Saturday, January 05, 2013

However...

We are visiting Baby Spouse's home state for a couple of weeks in order to 
a) get him a new passport (not essential to do this here, but much quicker and easier - we were in and out in an hour and picked it up in 10 minutes the next day, and the agents sang him Happy Birthday!)
b) have a family holiday, so far so good on that one! And he's getting over his jetlag better than we are, too.
c) visit our friends, his foster carer etc. in Nice Little Agency-ville
and probably most importantly
d) visit birth family.

It's the latter that has thrown a spanner in the works. We got an email today from birth grandpa to say that Nella is in jail - we think at least for only a short period, and it's possible she'll be out by the time we are due to meet, but I doubt it.

So... at least this has happened now while he is too young to know he is supposed to meet her. And we can make sure he knows about this when he is older - it's a whole different scale to "didn't keep appointments with us" which has been the level of unreliability to date.

One year on

This time last year, we arrived at the airport in Baby Spouse's birth city the most tired possible after frantic packing and a really really long flight (there's a really long layover to almost anywhere here for some reason - we think if we decide to visit other family on a future trip we'll go to them first of all).

Two days after his first birthday, he's crawling faster every day - he follows you around which not just cute but actually quite nice - he was crawling around on the plane and in the passport office - and tonight he crawled into the bathroom for his bath.
He has an excellent trick where he holds up his hands to his forehead as if the world is all too much for him - if you start he does it back to you. I think it's "I am a drama queen" but Mr Spouse thinks it might be "Greetings, Earthling!".
He claps and waves (but on his own timetable, and he hasn't worked out that people not looking at you can't see you waving). He looks at me and says "Mama" but Mr S says it's just random - though tonight he said Da to Mr Spouse so perhaps he'll change his tune.  He also and says something that's either Yeh or Hiya, as well as all his other random noises - he seems to have a new one every day. He's also discovered other fun things to do with his mouth, like blow raspberries while you have a mouthful of milk or yoghurt.

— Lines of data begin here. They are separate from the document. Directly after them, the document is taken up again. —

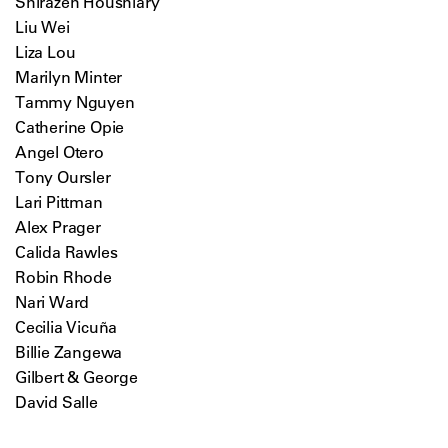
Shirazeh Houshiary
Liu Wei
Liza Lou
Marilyn Minter
Tammy Nguyen
Catherine Opie
Angel Otero
Tony Oursler
Lari Pittman
Alex Prager
Calida Rawles
Robin Rhode
Nari Ward
Cecilia Vicuña
Billie Zangewa
Gilbert & George
David Salle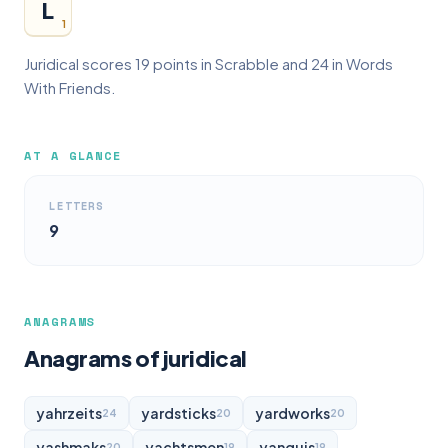
L
1
Juridical scores 19 points in Scrabble and 24 in Words
With Friends.
AT A GLANCE
LETTERS
9
ANAGRAMS
Anagrams of juridical
yahrzeits
yardsticks
yardworks
24
20
20
yashmaks
yachtsmen
yanquis
20
19
19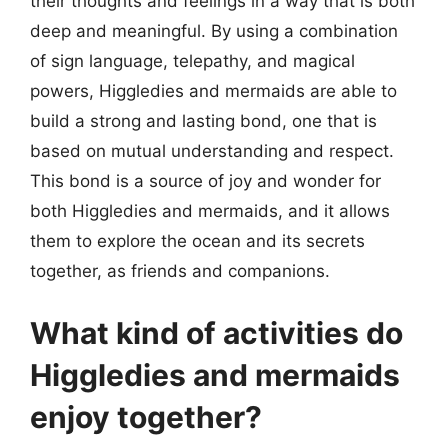
their thoughts and feelings in a way that is both
deep and meaningful. By using a combination
of sign language, telepathy, and magical
powers, Higgledies and mermaids are able to
build a strong and lasting bond, one that is
based on mutual understanding and respect.
This bond is a source of joy and wonder for
both Higgledies and mermaids, and it allows
them to explore the ocean and its secrets
together, as friends and companions.
What kind of activities do
Higgledies and mermaids
enjoy together?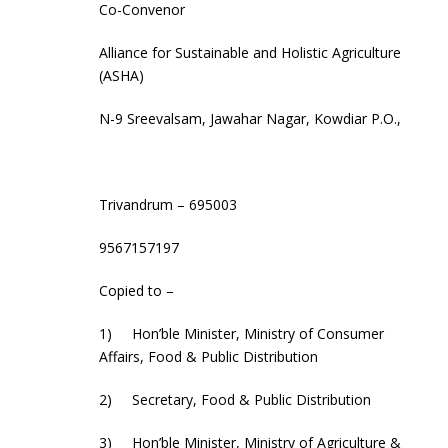
Co-Convenor
Alliance for Sustainable and Holistic Agriculture
(ASHA)
N-9 Sreevalsam, Jawahar Nagar, Kowdiar P.O.,
Trivandrum – 695003
9567157197
Copied to –
1) Hon’ble Minister, Ministry of Consumer
Affairs, Food & Public Distribution
2) Secretary, Food & Public Distribution
3) Hon’ble Minister, Ministry of Agriculture &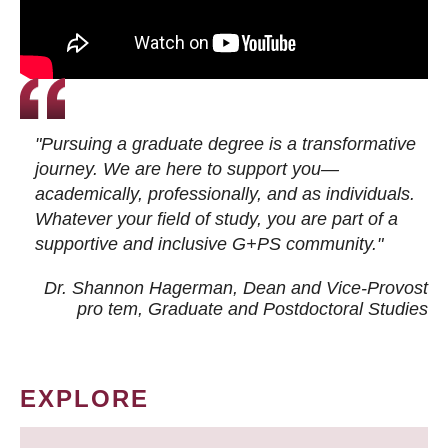
"Pursuing a graduate degree is a transformative
journey. We are here to support you—
academically, professionally, and as individuals.
Whatever your field of study, you are part of a
supportive and inclusive G+PS community."
Dr. Shannon Hagerman, Dean and Vice-Provost
pro tem
, Graduate and Postdoctoral Studies
EXPLORE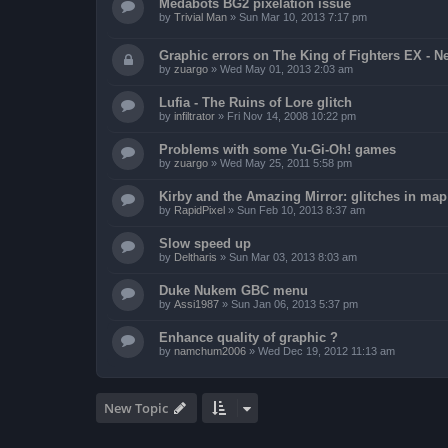
Medabots BG2 pixelation issue
by
Trivial Man
»
Sun Mar 10, 2013 7:17 pm
Graphic errors on The King of Fighters EX - N
by
zuargo
»
Wed May 01, 2013 2:03 am
Lufia - The Ruins of Lore glitch
by
infiltrator
»
Fri Nov 14, 2008 10:22 pm
Problems with some Yu-Gi-Oh! games
by
zuargo
»
Wed May 25, 2011 5:58 pm
Kirby and the Amazing Mirror: glitches in map 
by
RapidPixel
»
Sun Feb 10, 2013 8:37 am
Slow speed up
by
Deltharis
»
Sun Mar 03, 2013 8:03 am
Duke Nukem GBC menu
by
Assi1987
»
Sun Jan 06, 2013 5:37 pm
Enhance quality of graphic ?
by
namchum2006
»
Wed Dec 19, 2012 11:13 am
New Topic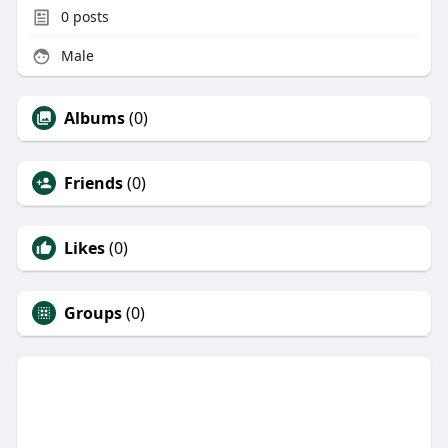
0
posts
Male
Albums
(0)
Friends
(0)
Likes
(0)
Groups
(0)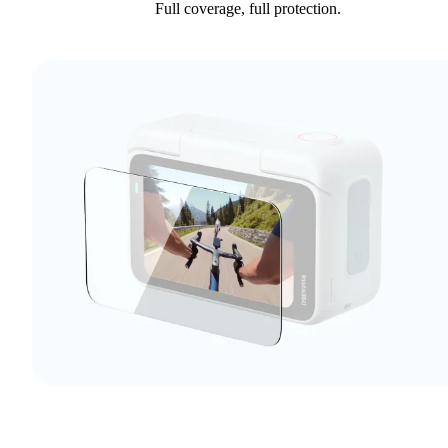
Full coverage, full protection.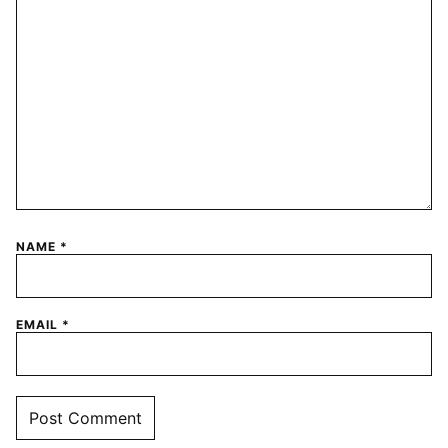
NAME
*
EMAIL
*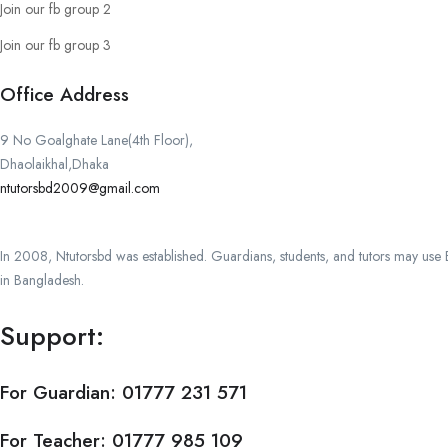
Join our fb group 2
Join our fb group 3
Office Address
9 No Goalghate Lane(4th Floor),
Dhaolaikhal,Dhaka
ntutorsbd2009@gmail.com
In 2008, Ntutorsbd was established. Guardians, students, and tutors may use Ba
in Bangladesh.
Support:
For Guardian:
01777 231 571
For Teacher:
01777 985 109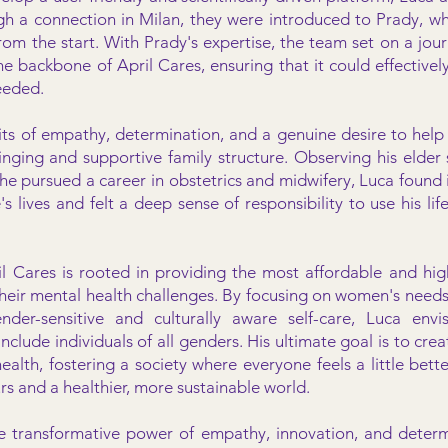
gh a connection in Milan, they were introduced to Prady, wh
from the start. With Prady's expertise, the team set on a jo
e backbone of April Cares, ensuring that it could effectively
eeded.
aits of empathy, determination, and a genuine desire to help
nging and supportive family structure. Observing his elder s
he pursued a career in obstetrics and midwifery, Luca found 
's lives and felt a deep sense of responsibility to use his lif
il Cares is rooted in providing the most affordable and high
eir mental health challenges. By focusing on women's needs 
ender-sensitive and culturally aware self-care, Luca env
nclude individuals of all genders. His ultimate goal is to creat
health, fostering a society where everyone feels a little bette
rs and a healthier, more sustainable world.
e transformative power of empathy, innovation, and determ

Everyone asks us if he's pulling himself up (it's the new "is he crawling yet") but while he can reach stuff on the coffee table he isn't actually pulling himself up on it. He will also give you things and doesn't yet grab them back. Of course he's chewing everything (two top teeth, not quite in time for Christmas, and four on the bottom, and we bought him this book for his birthday. As Mr Spouse says, it looks like the person who wrote it actually has children.

We are very lucky - and although someone called me "Granny" yesterday, I'm trying not to care.